__WHAT THE TASK ASKS__.
Rewrite the lines below as a numbered list, dropping any blank lines. Leave the pictures out of your answer.

__SUPPLIED DATA__.
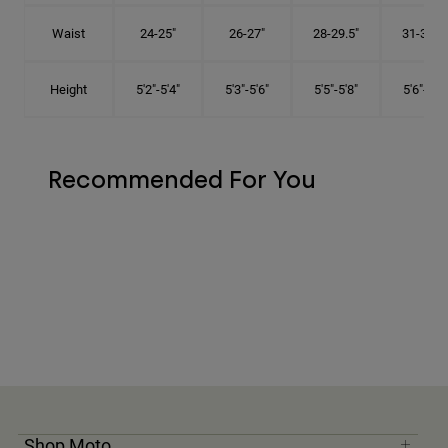
Waist
24-25"
26-27"
28-29.5"
31-32.5"
Height
5'2"-5'4"
5'3"-5'6"
5'5"-5'8"
5'6"-5'9"
Recommended For You
Shop Moto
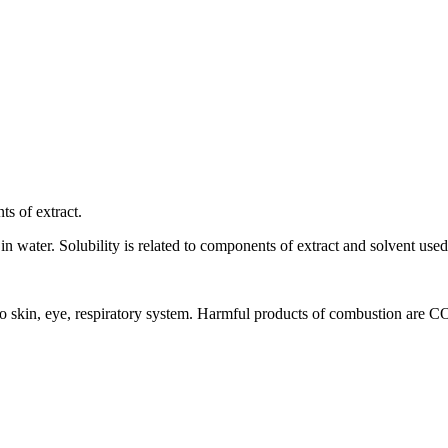
ts of extract.
 in water. Solubility is related to components of extract and solvent used 
ion to skin, eye, respiratory system. Harmful products of combustion are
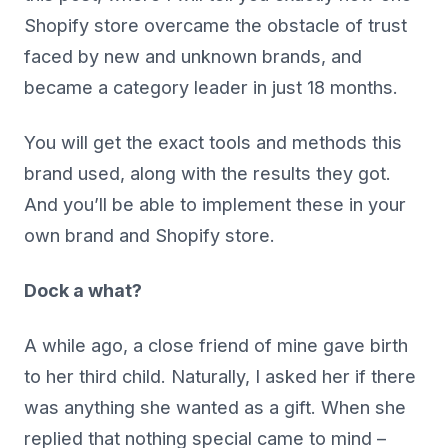
Shopify store overcame the obstacle of trust
faced by new and unknown brands, and
became a category leader in just 18 months.
You will get the exact tools and methods this
brand used, along with the results they got.
And you’ll be able to implement these in your
own brand and Shopify store.
Dock a what?
A while ago, a close friend of mine gave birth
to her third child. Naturally, I asked her if there
was anything she wanted as a gift. When she
replied that nothing special came to mind –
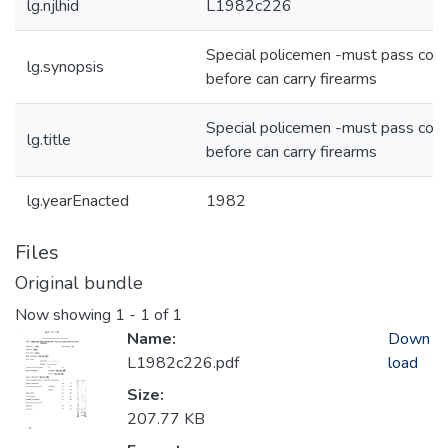
lg.njlhid
L1982c226
Special policemen -must pass cou
lg.synopsis
before can carry firearms
Special policemen -must pass cou
lg.title
before can carry firearms
lg.yearEnacted
1982
Files
Original bundle
Now showing
1 - 1 of 1
Name:
Down
L1982c226.pdf
load
Size:
207.77 KB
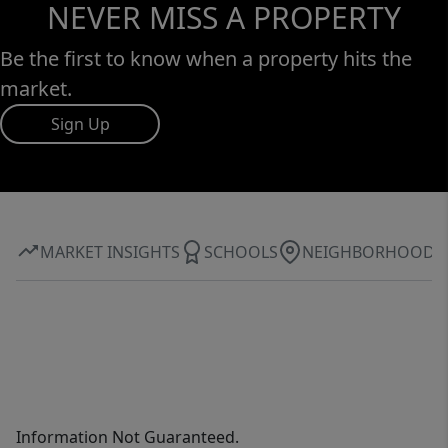
NEVER MISS A PROPERTY
Be the first to know when a property hits the
market.
Sign Up
MARKET INSIGHTS
SCHOOLS
NEIGHBORHOOD
Information Not Guaranteed.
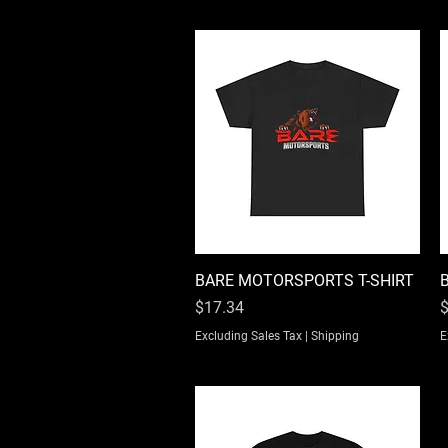
BARE MOTORSPORTS T-SHIRT
Quick View
Price
P
$17.34
$
Excluding Sales Tax
|
Shipping
E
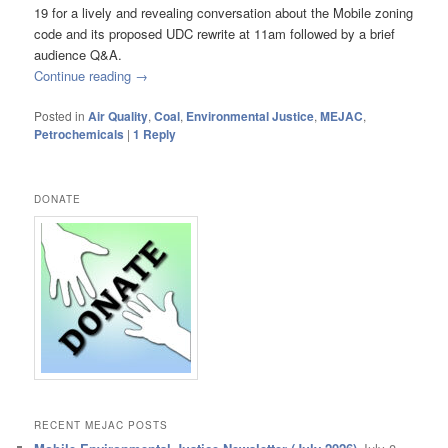
19 for a lively and revealing conversation about the Mobile zoning
code and its proposed UDC rewrite at 11am followed by a brief
audience Q&A.
Continue reading
→
Posted in
Air Quality
,
Coal
,
Environmental Justice
,
MEJAC
,
Petrochemicals
|
1
Reply
DONATE
RECENT MEJAC POSTS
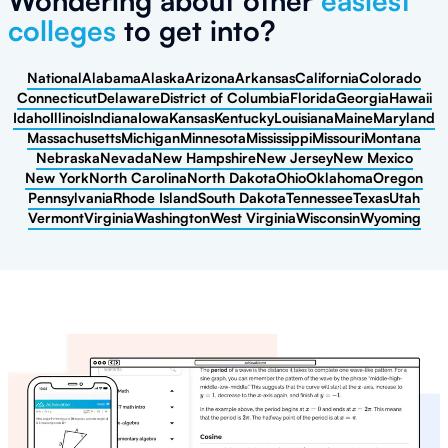
Wondering about other
easiest
colleges
to get into?
National
Alabama
Alaska
Arizona
Arkansas
California
Colorado
Connecticut
Delaware
District of Columbia
Florida
Georgia
Hawaii
Idaho
Illinois
Indiana
Iowa
Kansas
Kentucky
Louisiana
Maine
Maryland
Massachusetts
Michigan
Minnesota
Mississippi
Missouri
Montana
Nebraska
Nevada
New Hampshire
New Jersey
New Mexico
New York
North Carolina
North Dakota
Ohio
Oklahoma
Oregon
Pennsylvania
Rhode Island
South Dakota
Tennessee
Texas
Utah
Vermont
Virginia
Washington
West Virginia
Wisconsin
Wyoming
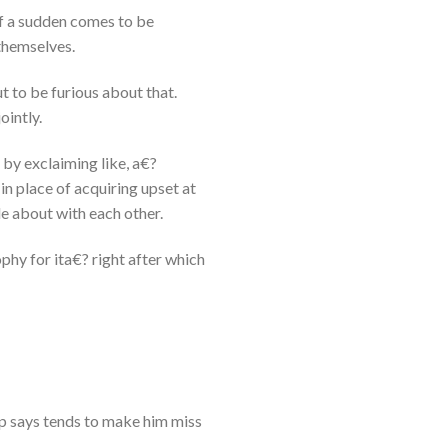
 of a sudden comes to be
themselves.
ut to be furious about that.
ointly.
d by exclaiming like, a€?
n place of acquiring upset at
le about with each other.
ophy for ita€? right after which
p says tends to make him miss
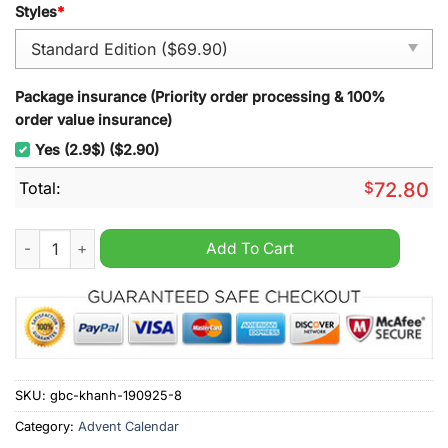
Styles
*
Package insurance (Priority order processing & 100%
order value insurance)
Yes (2.9$) ($2.90)
Total:
$
72.80
Smokey Bear Advent Calendar 2025 quantity
Add To Cart
SKU:
gbc-khanh-190925-8
Category:
Advent Calendar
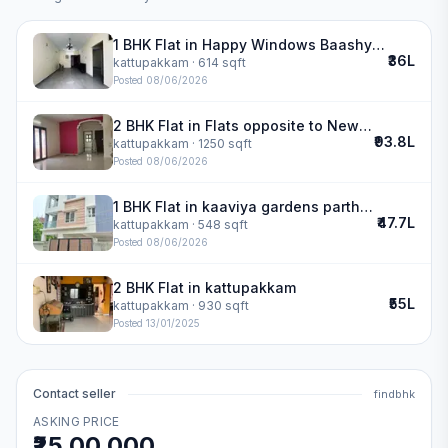
1 BHK Flat in Happy Windows Baashyaam Constructions in kattupakkam
₹36L
kattupakkam
· 614 sqft
Posted
08/06/2026
2 BHK Flat in Flats opposite to New Cambridge School in kattupakkam
₹93.8L
kattupakkam
· 1250 sqft
Posted
08/06/2026
1 BHK Flat in kaaviya gardens partha enclave in kattupakkam
₹47.7L
kattupakkam
· 548 sqft
Posted
08/06/2026
2 BHK Flat in kattupakkam
₹55L
kattupakkam
· 930 sqft
Posted
13/01/2025
Contact seller
findbhk
ASKING PRICE
₹25,00,000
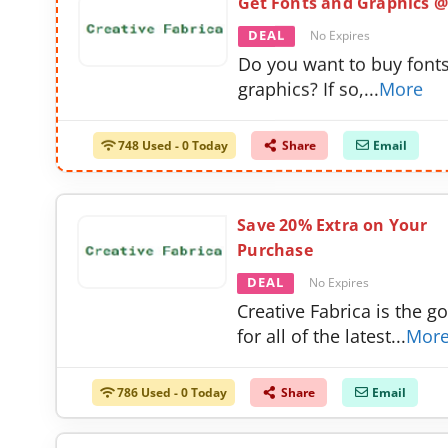
Get Fonts and Graphics @
DEAL
No Expires
Do you want to buy font
graphics? If so,
...
More
748 Used - 0 Today
Share
Email
Save 20% Extra on Your
Purchase
DEAL
No Expires
Creative Fabrica is the go
for all of the latest
...
Mor
786 Used - 0 Today
Share
Email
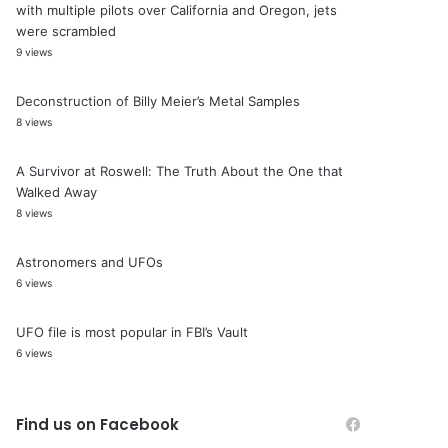
with multiple pilots over California and Oregon, jets
were scrambled
9 views
Deconstruction of Billy Meier’s Metal Samples
8 views
A Survivor at Roswell: The Truth About the One that
Walked Away
8 views
Astronomers and UFOs
6 views
UFO file is most popular in FBI’s Vault
6 views
Find us on Facebook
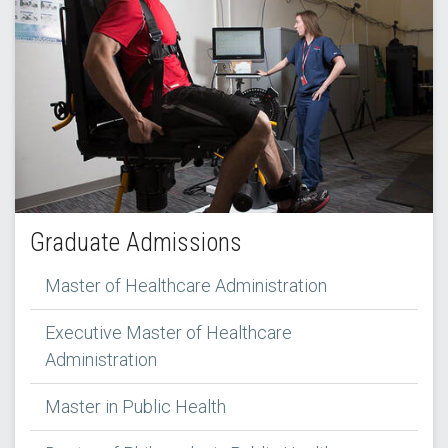
Graduate Admissions
Master of Healthcare Administration
Executive Master of Healthcare
Administration
Master in Public Health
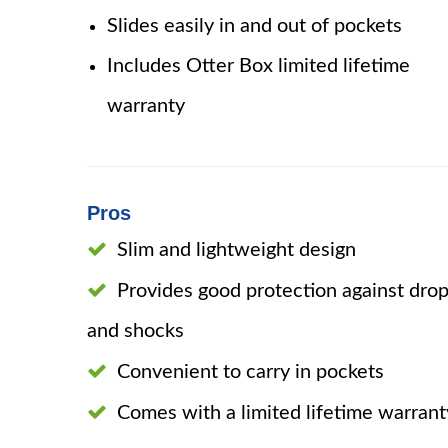
Slides easily in and out of pockets
Includes Otter Box limited lifetime
warranty
Pros
Slim and lightweight design
Provides good protection against dro
and shocks
Convenient to carry in pockets
Comes with a limited lifetime warrant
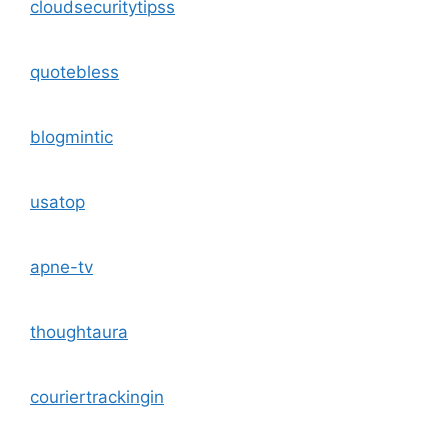
cloudsecuritytipss
quotebless
blogmintic
usatop
apne-tv
thoughtaura
couriertrackingin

__WRITTEN ANSWER__.
1. Waist
2. 24-25"
3. 26-27"
4. 28-29.5"
5. 31-32.5"
6. Height
7. 5'2"-5'4"
8. 5'3"-5'6"
9. 5'5"-5'8"
10. 5'6"-5'9"
11. Recommended For You
12. Shop Moto
13. ts of extract.
14.  in water. Solubility is related to components of extract and solvent used 
15. ion to skin, eye, respiratory system. Harmful products of combustion are
16. Shopify store overcame the obstacle of trust
17. faced by new and unknown brands, and
18. became a category leader in just 18 months.
19. You will get the exact tools and methods this
20. brand used, along with the results they got.
21. And you’ll be able to implement these in your
22. own brand and Shopify store.
23. Dock a what?
24. A while ago, a close friend of mine gave birth
25. to her third child. Naturally, I asked her if there
26. was anything she wanted as a gift. When she
27. replied that nothing special came to mind –
28. lg.njlhid
29. L1982c226
30. Special policemen -must pass cou
31. lg.synopsis
32. before can carry firearms
33. Special policemen -must pass cou
34. lg.title
35. before can carry firearms
36. lg.yearEnacted
37. 1982
38. Files
39. Original bundle
40. Now showing
41. 1 - 1 of 1
42. Name:
43. Down
44. L1982c226.pdf
45. load
46. Size:
47. 207.77 KB
48. NEVER MISS A PROPERTY
49. Be the first to know when a property hits the
50. market.
51. Sign Up
52. MARKET INSIGHTS
53. SCHOOLS
54. NEIGHBORHOOD
55. Information Not Guaranteed.
56. BARE MOTORSPORTS T-SHIRT
57. Quick View
58. Price
59. P
60. $17.34
61. $
62. Excluding Sales Tax
63. |
64. Shipping
65. E
66. 19 for a lively and revealing conversation about the Mobile zoning
67. code and its proposed UDC rewrite at 11am followed by a brief
68. audience Q&A.
69. Continue reading
70. →
71. Posted in
72. Air Quality
73. ,
74. Coal
75. ,
76. Environmental Justice
77. ,
78. MEJAC
79. ,
80. Petrochemicals
81. |
82. 1
83. Reply
84. DONATE
85. RECENT MEJAC POSTS
86. Wondering about other
87. easiest
88. colleges
89. to get into?
90. National
91. Alabama
92. Alaska
93. Arizona
94. Arkansas
95. California
96. Colorado
97. Connecticut
98. Delaware
99. District of Columbia
100. Florida
101. Georgia
102. Hawaii
103. Idaho
104. Illinois
105. Indiana
106. Iowa
107. Kansas
108. Kentucky
109. Louisiana
110. Maine
111. Maryland
112. Massachusetts
113. Michigan
114. Minnesota
115. Mississippi
116. Missouri
117. Montana
118. Nebraska
119. Nevada
120. New Hampshire
121. New Jersey
122. New Mexico
123. New York
124. North Carolina
125. North Dakota
126. Ohio
127. Oklahoma
128. Oregon
129. Pennsylvania
130. Rhode Island
131. South Dakota
132. Tennessee
133. Texas
134. Utah
135. Vermont
136. Virginia
137. Washington
138. West Virginia
139. Wisconsin
140. Wyoming
141.  of a sudden comes to be
142. themselves.
143. ut to be furious about that.
144. ointly.
145. d by exclaiming like, a€?
146. n place of acquiring upset at
147. le about with each other.
148. ophy for ita€? right after which
149. p says tends to make him miss
150. Styles
151. *
152. Package insurance (Priority order processing & 100%
153. order value insurance)
154. Yes (2.9$) ($2.90)
155. Total:
156. $
157. 72.80
158. Smokey Bear Advent Calendar 2025 quantity
159. Add To Cart
160. SKU:
161. gbc-khanh-190925-8
162. Category:
163. Advent Calendar
164. 1 BHK Flat in Happy Windows Baashyaam Constructions in kattupakkam
165. ₹36L
166. kattupakkam
167. · 614 sqft
168. Posted
169. 08/06/2026
170. 2 BHK Flat in Flats opposite to New Cambridge School in kattupakkam
171. ₹93.8L
172. kattupakkam
173. · 1250 sqft
174. Posted
175. 08/06/2026
176. 1 BHK Flat in kaaviya gardens partha enclave in kattupakkam
177. ₹47.7L
178. kattupakkam
179. · 548 sqft
180. Posted
181. 08/06/2026
182. 2 BHK Flat in kattupakkam
183. ₹55L
184. kattupakkam
185. · 930 sqft
186. Posted
187. 13/01/2025
188. Contact seller
189. findbhk
190. ASKING PRICE
191. ₹25,00,000
192. Get Fonts and Graphics @
193. DEAL
194. No Expires
195. Do you want to buy font
196. graphics? If so,
197. ...
198. More
199. 748 Used - 0 Today
200. Share
201. Email
202. Save 20% Extra on Your
203. Purchase
204. DEAL
205. No Expires
206. Creative Fabrica is the go
207. for all of the latest
208. ...
209. Mor
210. 786 Used - 0 Today
211. Share
212. Email
213. with multiple pilots over California and Oregon, jets
214. were scrambled
215. 9 views
216. Deconstruction of Billy Meier’s Metal Samples
217. 8 views
218. A Survivor at Roswell: The Truth About the One that
219. Walked Away
220. 8 views
221. Astronomers and UFOs
222. 6 views
223. UFO file is most popular in FBI’s Vault
224. 6 views
225. Find us on Facebook
226. Graduate Admissions
227. Master of Healthcare Administration
228. Executive Master of Healthcare
229. Administration
230. Master in Public Health
231. Slides easily in and out of pockets
232. Includes Otter Box limited lifetime
233. warranty
234. Pros
235. Slim and lightweight design
236. Provides good protection against dro
237. and shocks
238. Convenient to carry in pockets
239. Comes with a limited lifetime warrant
240. cloudsecuritytipss
241. quotebless
242. blogmintic
243. usatop
244. apne-tv
245. thoughtaura
246. couriertrackingin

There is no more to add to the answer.